Он знал, что это неправда, потому что она не видела их мертвыми, как видел он: под дождем в оливковых рощах Харамы, в жару под обломками разрушенных домов в Кихорне, на снегу под Теруэлем. Но он понимал: она винит его за то, что он жив, а Висенте мертв, и внезапно – крошечным безотчетным уголком своей души, который, как оказалось, был еще жив, хоть Энрике и не осознавал этого, – он почувствовал себя глубоко обиженным.

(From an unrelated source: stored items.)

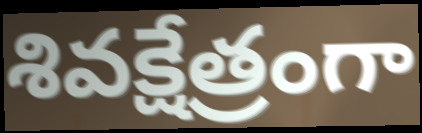
శివక్షేత్రంగా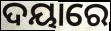
ଦୟାରେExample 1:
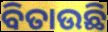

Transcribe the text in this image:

ବିତାଉଛି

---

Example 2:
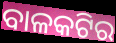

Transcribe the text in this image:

ବାଳକଟିର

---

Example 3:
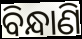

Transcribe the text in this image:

ବିନ୍ଧାଣି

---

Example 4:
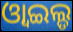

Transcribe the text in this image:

ଓ୍ବାଇଲ୍ଡ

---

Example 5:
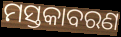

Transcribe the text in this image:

ମସ୍ତକାବରଣ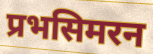
प्रभसिमरनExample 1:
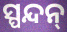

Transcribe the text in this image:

ସ୍ପନ୍ଦନ୍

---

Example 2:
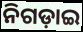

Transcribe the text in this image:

ନିଗଡ଼ାଇ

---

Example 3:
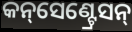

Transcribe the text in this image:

କନ୍‌ସେଣ୍ଟ୍ରେସନ୍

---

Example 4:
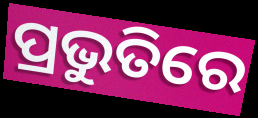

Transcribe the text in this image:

ପ୍ରଭୁତିରେ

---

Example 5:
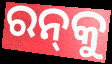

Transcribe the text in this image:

ରନ୍‌କୁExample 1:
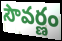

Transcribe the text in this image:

సౌవర్ణం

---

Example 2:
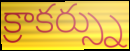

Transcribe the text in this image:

క్రాకర్స్ను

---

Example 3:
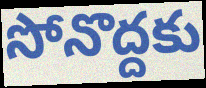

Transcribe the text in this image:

సోనొద్దకు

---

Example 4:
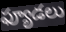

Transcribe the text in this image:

ఫ్యూడలు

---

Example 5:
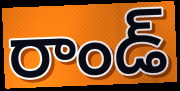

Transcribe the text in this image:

రాండ్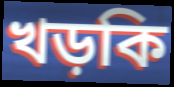
খড়কি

– Тут была птица, – сказал он. – Пересмешник.
– Да.
– Я его выпустил.
– Какой ты добрый! – язвительно сказала она. – Все солдаты так сентиментальны?
– Я хороший солдат.
– Верю. Ты говоришь как хороший солдат. А каким солдатом был мой брат?
– Очень хорошим. Веселее, чем я. Я не был веселым. Это недостаток.

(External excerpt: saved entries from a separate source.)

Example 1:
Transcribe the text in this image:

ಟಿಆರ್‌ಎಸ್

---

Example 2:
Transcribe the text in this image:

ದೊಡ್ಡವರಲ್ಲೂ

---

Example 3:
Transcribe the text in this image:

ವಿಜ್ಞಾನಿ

– Зато ты самокритичен и говоришь, как по писаному.
– Лучше бы я был более веселым, – сказал он. – Никогда не мог этому научиться.
– Все веселые мертвы.
– Нет, – сказал он. – Басилио тоже веселый.
– Тогда и он тоже умрет, – сказала она.
– Мария! Не надо так говорить. Ты говоришь как пораженка.
– А ты – как книга, – сказала она ему. – Не трогай меня, пожалуйста. У тебя холодное сердце, и я тебя ненавижу.
И снова он почувствовал обиду, он, считавший, что сердце его давно остыло и ничто уже никогда не сможет причинить ему боль, разве что физическую; сидя на кровати, он наклонился вперед и сказал:
– Стяни свитер у меня со спины.
– Не хочу.
Он сам подтянул вверх спинку свитера и наклонился вперед.
– Смотри, Мария, – сказал он, – это – не из книги.
– Не желаю я смотреть, – сказала она, – и не буду.
– Тогда положи руку мне на поясницу.
Он почувствовал, как ее пальцы коснулись огромного рва у него на спине, через который легко прокатился бы бейсбольный мяч, – это был чудовищный след от раны, в которую хирург полностью засовывал кулак в резиновой перчатке, когда чистил ее; этот ров шел вдоль всей его поясницы, от одного конца до другого. От прикосновения ее пальцев он внутренне сжался. А в следующий момент она уже крепко обнимала и целовала его; ее губы были спасительным островком в океане моментально нахлынувшей раскаленной, слепящей, невыносимой, нарастающей боли, волна которой захлестнула его и смыла все. Остались лишь губы, ее губы; а потом, ошеломленный, взмокший от пота, он сидел, уйдя в себя, прислушиваясь к тому, как постепенно отступает боль, а Мария плакала, твердя:
– О, Энрике, прости меня. Пожалуйста, прости меня.
– Все в порядке, – сказал Энрике. – Тебя не за что прощать. Но это было – не из книги.
– Спина постоянно болит?
– Только когда кто-нибудь прикасается или когда сделаешь резкое движение.
– А спинной мозг не был задет?
– Самую малость. Так же, как почки, но теперь все нормально. Осколок вошел с одной стороны и вышел с другой. Пониже, на ногах есть еще раны.
– Энрике, пожалуйста, прости меня.
– Прощать тут нечего. Обидно только, что я непригоден для любви и что я не веселый.